To date, she has overseen more than $1 billion in built work, from healthcare to corporate and commercial interiors. “The key is understanding what organizations value,” she points out. “You have to know what they need to make their decisions.”
The Chicago native is known for her project management skills both inside the firm and out. “Bridget was fabulous at navigating the various constituencies and developing the consensus needed to move on,” Humphrey says. “She managed and respected her design team while translating our needs to them. She spoke both languages.”
Lesniak believes this language fluency comes down to two things: forming the right in-house team, and always looking forward. “I’m the person who says, ‘Here’s where we have to be and here’s how we get there. It’s that leadership that gets us over the finish line, and that’s what I bring to those really large projects.”
Today, she is working on Element Labs, a commercial laboratory building for the University Research Park, an affiliate of the University of Wisconsin-Madison, consisting of four research levels on top of an amenity floor and underground parking. It’s the type of big, complex, multifunctional project that her name has become synonymous with.

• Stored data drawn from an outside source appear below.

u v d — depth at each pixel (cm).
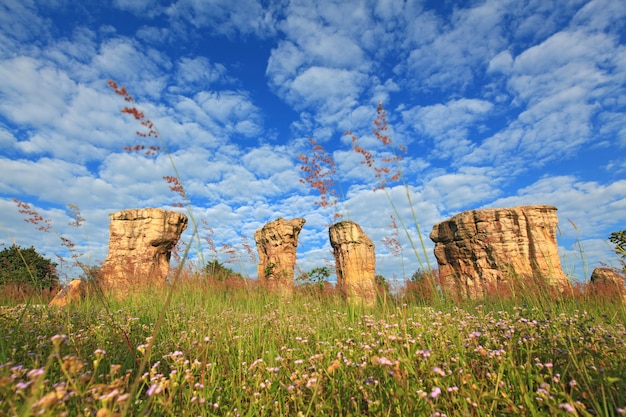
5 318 563
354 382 368
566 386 338
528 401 298
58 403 226
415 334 492
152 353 437
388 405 329
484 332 505
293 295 1214
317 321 730
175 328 641
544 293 816
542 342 416
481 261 2100
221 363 477
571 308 736
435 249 2498
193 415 320
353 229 1617
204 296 1084
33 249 2231
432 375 343
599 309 746
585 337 416
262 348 549
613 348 388
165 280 1310
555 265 2034
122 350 469
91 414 265
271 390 374
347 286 973
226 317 758
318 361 402
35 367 299
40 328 532
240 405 354
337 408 346
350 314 744
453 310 764
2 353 356
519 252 2027
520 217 2109
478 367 397
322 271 1377
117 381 257
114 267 1614
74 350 421
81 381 269
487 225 2106
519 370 352
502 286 1051
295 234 2141
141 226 2050
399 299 873
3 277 1759
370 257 1542
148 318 758
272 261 2036
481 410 308
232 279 1322
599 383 317
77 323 606
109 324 573
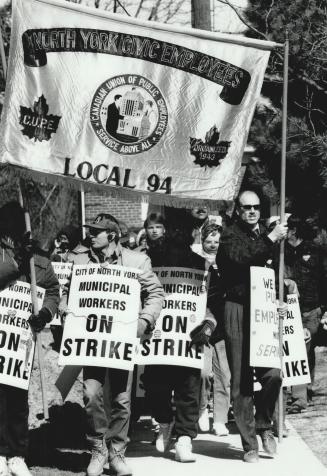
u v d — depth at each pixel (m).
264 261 7.96
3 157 7.60
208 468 7.69
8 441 7.11
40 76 7.66
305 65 14.15
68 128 7.75
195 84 8.02
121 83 7.87
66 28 7.70
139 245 10.79
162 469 7.66
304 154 14.05
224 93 8.08
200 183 8.07
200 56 8.02
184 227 8.35
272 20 14.26
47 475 7.35
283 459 8.02
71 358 7.39
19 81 7.63
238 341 7.89
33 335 7.17
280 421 8.49
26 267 7.20
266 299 7.91
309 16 14.05
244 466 7.77
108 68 7.82
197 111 8.03
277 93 14.75
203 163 8.07
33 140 7.66
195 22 14.78
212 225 9.70
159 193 8.00
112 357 7.37
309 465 7.77
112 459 7.41
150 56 7.91
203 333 8.05
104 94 7.81
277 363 7.91
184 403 7.96
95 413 7.34
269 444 8.10
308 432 9.21
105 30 7.79
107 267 7.54
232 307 7.91
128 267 7.55
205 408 9.47
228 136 8.10
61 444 8.48
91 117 7.79
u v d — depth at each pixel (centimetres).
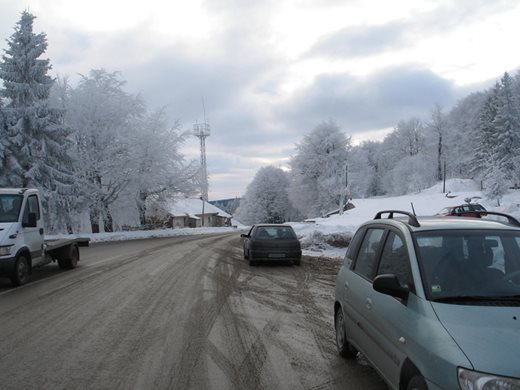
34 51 3184
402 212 511
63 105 3856
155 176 4181
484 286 398
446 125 9225
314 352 622
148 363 579
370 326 468
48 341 675
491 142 7694
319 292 1076
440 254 425
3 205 1188
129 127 4031
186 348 642
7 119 3052
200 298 1002
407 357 368
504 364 300
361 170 8506
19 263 1167
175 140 4375
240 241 3064
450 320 350
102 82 4025
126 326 762
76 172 3709
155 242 2995
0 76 3130
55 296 1024
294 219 10569
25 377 531
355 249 599
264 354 615
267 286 1161
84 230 4472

“She’s got a great Midwestern temperament,” says Paul Muench, Director of Real Estate for the University Research Park. “And she helped me negotiate with the designers and structural people. Sometimes I wanted the Cadillac but needed the Buick, and she helped get me there.”
Once a project is underway, Lesniak’s team divides and conquers duties as she oversees the larger strategy. In fact, she gives credit to her team for her ability to stay organized. “Our science and technology projects are very complicated,” she says. “You need a big team on them because it’s inevitable that a whole set of challenges you haven’t personally dealt with before are going to come up.”
“She conducts the band,” says Muench. “It’s very harmonious.”
“Bridget just provides that balance every project needs. She’s amazing to work with.” —Bonnie Humphrey, Director of Design, Northwestern University
Though Lesniak’s reputation in the industry has blossomed thanks to her hard work and strong results, shifting social climates—both at the firm and around the world—have positioned her as somewhat of a trailblazer.
“Before joining Perkins&Will, I never had a woman as a mentor because there were almost no women in that professional position. And I never worked for anybody senior to me in architecture who was a woman until Gina Berndt became the Managing Director of the Chicago studio in 2013.”
The architecture industry and the culture that defines it have changed a lot over her tenure, she says. Indeed, across the industry, a growing number of women are being elevated to leadership positions where they can instill real change. “It’s completely different from when I was starting out, so that’s obviously a good and important step forward,” she says.
Now, Lesniak is looking at how else she can advance architecture and design, whether that’s by continuing to push sustainability; further championing Living Design; or achieving social equity between project teams, clients, and the surrounding community.
That includes giving credit where it is due. “Architecture is really a team sport; I lean on people all the time,” she says. “There’s a whole host of people backing up design talent that I hope know how much their efforts are appreciated.”
They appreciate her, too.
“Bridget just provides that balance every project needs,” Humphrey says. “She’s amazing to work with.”